*WHAT TO PRODUCE:* With the pictures excluded, reproduce all of the data exactly.

*MATERIAL PROVIDED:*

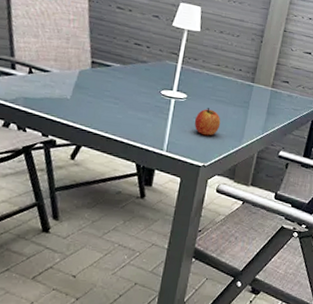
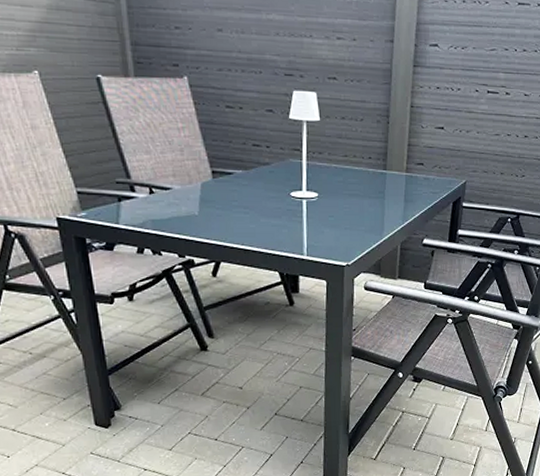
apple: present [194,108,221,136] -> none [330,204,358,234]

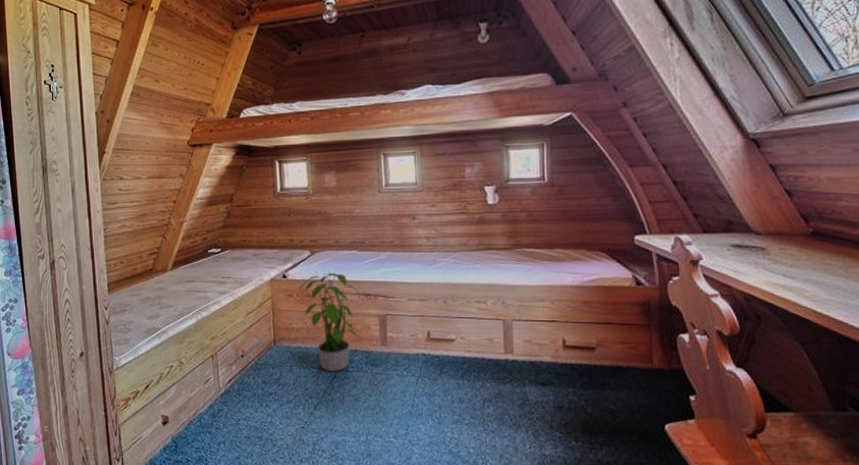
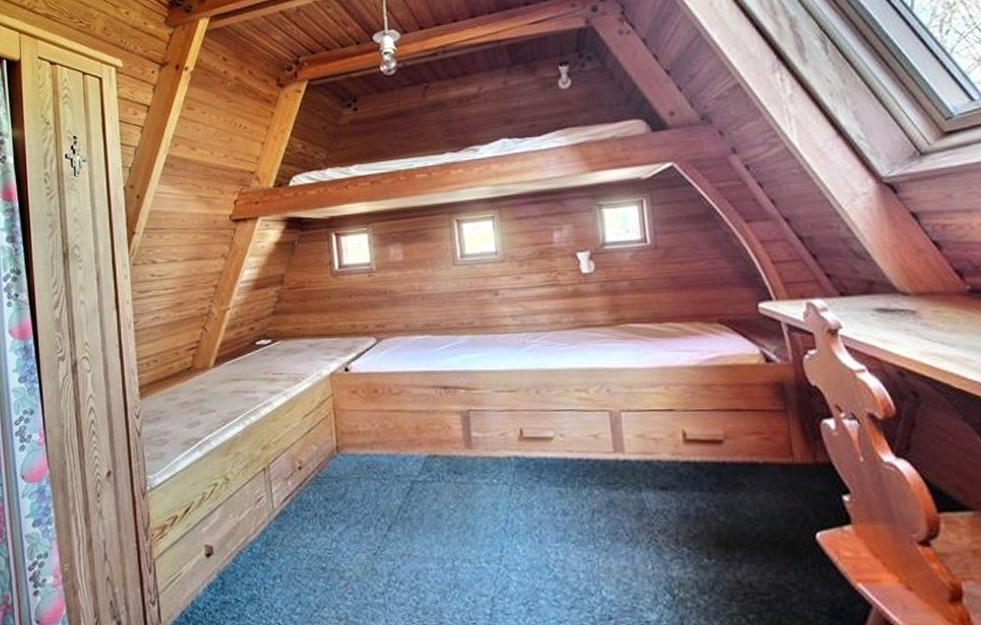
potted plant: present [299,271,359,371] -> none [364,360,438,482]

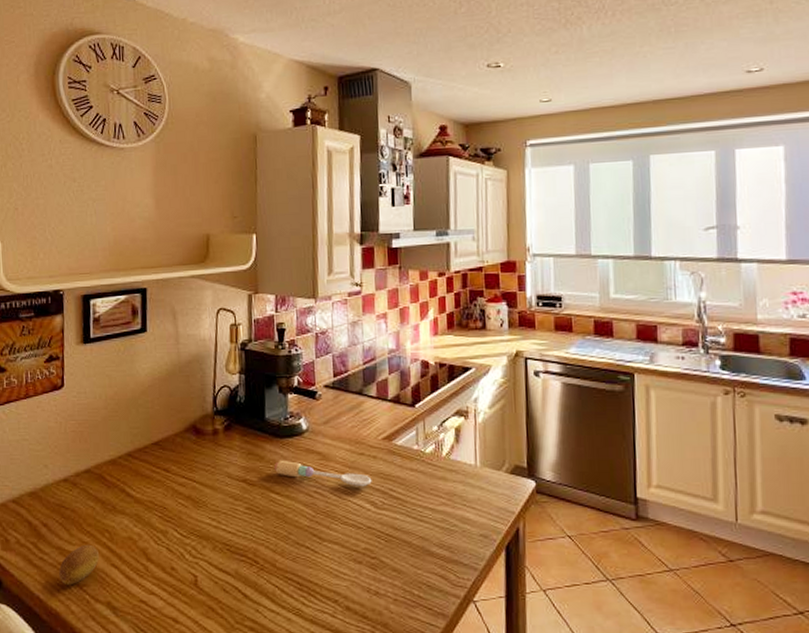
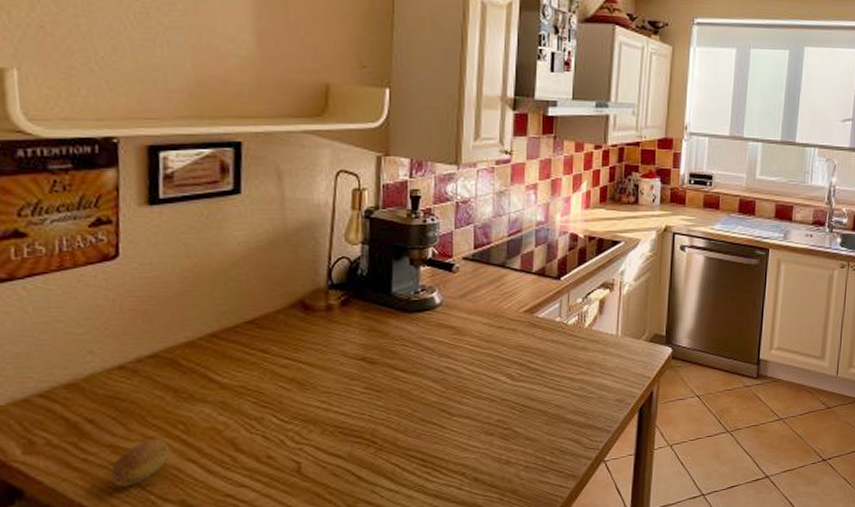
spoon: present [274,460,372,487] -> none [400,335,510,361]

*WRITTEN RESPONSE:*
apple: present [194,108,221,136] -> none [330,204,358,234]

potted plant: present [299,271,359,371] -> none [364,360,438,482]

spoon: present [274,460,372,487] -> none [400,335,510,361]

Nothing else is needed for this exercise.